In January 2026, OpenAI added tab groups, allowing users to organize related pages together. The same update introduced an "Auto" search mode that switches between ChatGPT-generated answers and Google Search results depending on the query, and changed the presentation of links in answers to make external search links more prominent. The update also allows users to install iCloud's password extension when importing browser data from Safari.

The "browser memories" feature allows ChatGPT to remember facts and insights from visited sites to provide context, subject to user privacy controls. OpenAI has stated that "browser memories" are held on its servers for 30 days and are deleted afterward, and that user data would only be disclosed via "valid" legal processes or in an "emergency situation". OpenAI later said that Atlas includes separate controls for browser memories and for whether browsed web content may be used to train its models; the "include web browsing" training setting is off by default, and Business and Enterprise content is not used for training. The same help documentation states that, when browser memories are enabled, web content is summarized on OpenAI's servers, the original web contents are deleted immediately after summarization, and the privacy-filtered summaries are deleted within seven days.

=== Agent mode ===
The browser includes an optional agent mode for premium subscribers. It gives the AI a cursor and highlights the browser UI in blue, allowing it to perform tasks such as booking hotels and creating documents.

==Criticism==
Anil Dash has called it an "anti-web browser", stating that it "actively fights against the web". He noted that it "substitutes its own AI-generated content for the web, but it looks like it's showing you the web", and described how, when he typed "Taylor Swift" into the search box, "the results had literally zero links to Taylor Swift's actual website". He emphasized that "all of these shortcomings are not because the browser is new and has bugs; this is the app working as designed." He further assessed Atlas's command-line interface as "worse in every conceivable way" than standard web browsers, and castigated its effect on online privacy.

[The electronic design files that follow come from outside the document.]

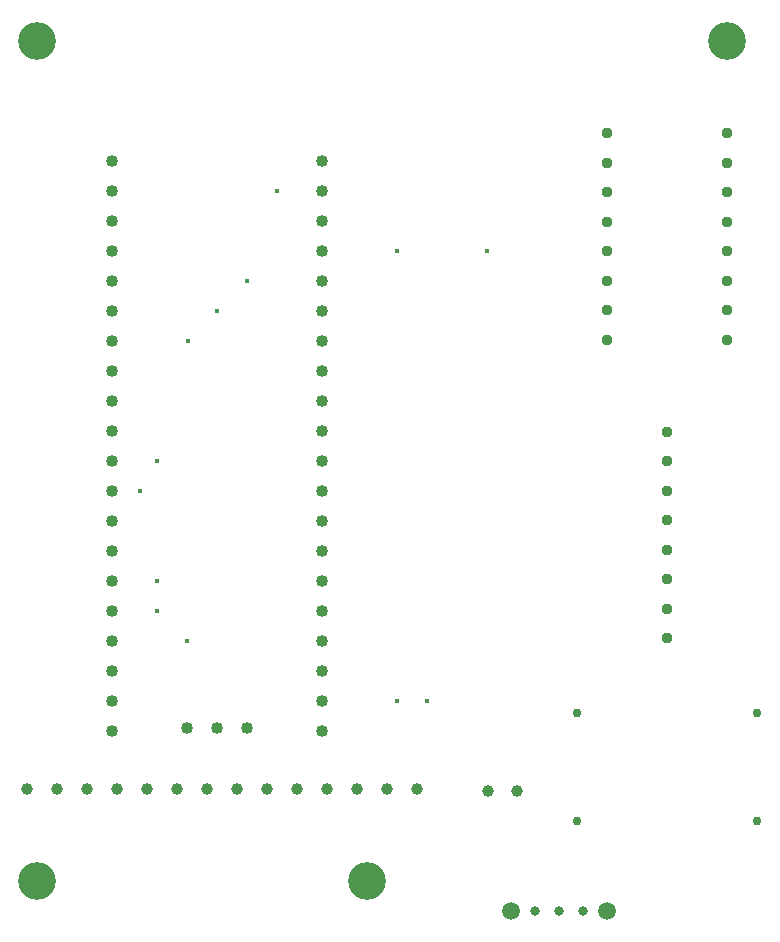
<source format=gbr>
%TF.GenerationSoftware,KiCad,Pcbnew,7.0.8*%
%TF.CreationDate,2025-06-12T11:12:40+08:00*%
%TF.ProjectId,PCB,5043422e-6b69-4636-9164-5f7063625858,rev?*%
%TF.SameCoordinates,Original*%
%TF.FileFunction,Plated,1,2,PTH,Drill*%
%TF.FilePolarity,Positive*%
%FSLAX46Y46*%
G04 Gerber Fmt 4.6, Leading zero omitted, Abs format (unit mm)*
G04 Created by KiCad (PCBNEW 7.0.8) date 2025-06-12 11:12:40*
%MOMM*%
%LPD*%
G01*
G04 APERTURE LIST*
%TA.AperFunction,ViaDrill*%
%ADD10C,0.400000*%
%TD*%
%TA.AperFunction,ComponentDrill*%
%ADD11C,0.762000*%
%TD*%
%TA.AperFunction,ComponentDrill*%
%ADD12C,0.800000*%
%TD*%
%TA.AperFunction,ComponentDrill*%
%ADD13C,0.950000*%
%TD*%
%TA.AperFunction,ComponentDrill*%
%ADD14C,1.000000*%
%TD*%
%TA.AperFunction,ComponentDrill*%
%ADD15C,1.020000*%
%TD*%
%TA.AperFunction,ComponentDrill*%
%ADD16C,1.500000*%
%TD*%
%TA.AperFunction,ComponentDrill*%
%ADD17C,3.200000*%
%TD*%
G04 APERTURE END LIST*
D10*
X145859500Y-71120000D03*
X147320000Y-68580000D03*
X147320000Y-78740000D03*
X147320000Y-81280000D03*
X149860000Y-83820000D03*
X149927489Y-58487489D03*
X152400000Y-55880000D03*
X154940000Y-53340000D03*
X157480000Y-45720000D03*
X167640000Y-50800000D03*
X167640000Y-88900000D03*
X170180000Y-88900000D03*
X175260000Y-50800000D03*
D11*
%TO.C,U2*%
X182880000Y-89920000D03*
X182880000Y-99060000D03*
X198120000Y-89920000D03*
X198120000Y-99060000D03*
D12*
%TO.C,SW1*%
X179320000Y-106680000D03*
X181320000Y-106680000D03*
X183320000Y-106680000D03*
D13*
%TO.C,J2*%
X185420000Y-40840000D03*
X185420000Y-43340000D03*
X185420000Y-45840000D03*
X185420000Y-48340000D03*
X185420000Y-50840000D03*
X185420000Y-53340000D03*
X185420000Y-55840000D03*
X185420000Y-58340000D03*
%TO.C,J3*%
X190500000Y-66120000D03*
X190500000Y-68620000D03*
X190500000Y-71120000D03*
X190500000Y-73620000D03*
X190500000Y-76120000D03*
X190500000Y-78620000D03*
X190500000Y-81120000D03*
X190500000Y-83620000D03*
%TO.C,J5*%
X195580000Y-40840000D03*
X195580000Y-43340000D03*
X195580000Y-45840000D03*
X195580000Y-48340000D03*
X195580000Y-50840000D03*
X195580000Y-53340000D03*
X195580000Y-55840000D03*
X195580000Y-58340000D03*
D14*
%TO.C,J1*%
X136285000Y-96415000D03*
X138825000Y-96415000D03*
X141365000Y-96415000D03*
X143905000Y-96415000D03*
X146445000Y-96415000D03*
X148985000Y-96415000D03*
X151525000Y-96415000D03*
X154065000Y-96415000D03*
X156605000Y-96415000D03*
X159145000Y-96415000D03*
X161685000Y-96415000D03*
X164225000Y-96415000D03*
X166765000Y-96415000D03*
X169305000Y-96415000D03*
%TO.C,J4*%
X175300000Y-96520000D03*
X177800000Y-96520000D03*
D15*
%TO.C,U1*%
X143510000Y-43180000D03*
X143510000Y-45720000D03*
X143510000Y-48260000D03*
X143510000Y-50800000D03*
X143510000Y-53340000D03*
X143510000Y-55880000D03*
X143510000Y-58420000D03*
X143510000Y-60960000D03*
X143510000Y-63500000D03*
X143510000Y-66040000D03*
X143510000Y-68580000D03*
X143510000Y-71120000D03*
X143510000Y-73660000D03*
X143510000Y-76200000D03*
X143510000Y-78740000D03*
X143510000Y-81280000D03*
X143510000Y-83820000D03*
X143510000Y-86360000D03*
X143510000Y-88900000D03*
X143510000Y-91440000D03*
X149860000Y-91210000D03*
X152400000Y-91210000D03*
X154940000Y-91210000D03*
X161290000Y-43180000D03*
X161290000Y-45720000D03*
X161290000Y-48260000D03*
X161290000Y-50800000D03*
X161290000Y-53340000D03*
X161290000Y-55880000D03*
X161290000Y-58420000D03*
X161290000Y-60960000D03*
X161290000Y-63500000D03*
X161290000Y-66040000D03*
X161290000Y-68580000D03*
X161290000Y-71120000D03*
X161290000Y-73660000D03*
X161290000Y-76200000D03*
X161290000Y-78740000D03*
X161290000Y-81280000D03*
X161290000Y-83820000D03*
X161290000Y-86360000D03*
X161290000Y-88900000D03*
X161290000Y-91440000D03*
D16*
%TO.C,SW1*%
X177220000Y-106680000D03*
X185420000Y-106680000D03*
D17*
%TO.C,H1*%
X137160000Y-33020000D03*
%TO.C,H4*%
X137160000Y-104140000D03*
%TO.C,H3*%
X165100000Y-104140000D03*
%TO.C,H2*%
X195580000Y-33020000D03*
M02*

</source>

Axios reported that Atlas raised privacy and security concerns because its agent and memory features require it to gather and remember more about users than traditional web browsers. The report added that this broader access could increase the risks posed by prompt injection attacks, since a malicious webpage might try to manipulate the browser into taking actions on a user's behalf.

In October 2025, cybersecurity firm LayerX Security reported a vulnerability in OpenAI's ChatGPT Atlas browser that it dubbed "ChatGPT Tainted Memories." LayerX said the attack relied on social engineering (tricking a logged-in user into clicking a malicious link), after which a compromised webpage could use a cross-site request forgery (CSRF) request to inject hidden instructions into ChatGPT's memory feature without the user's knowledge; LayerX said the injected instructions could persist across sessions and devices and influence later interactions with ChatGPT. The firm said it had disclosed the issue to OpenAI and criticized Atlas's anti-phishing protections at the time. An OpenAI spokesperson told CSO Online that the company had been unable to reproduce the reported CSRF attack, said it did not believe Atlas was vulnerable to it, and said it had not seen evidence of real-world attempts to exploit it.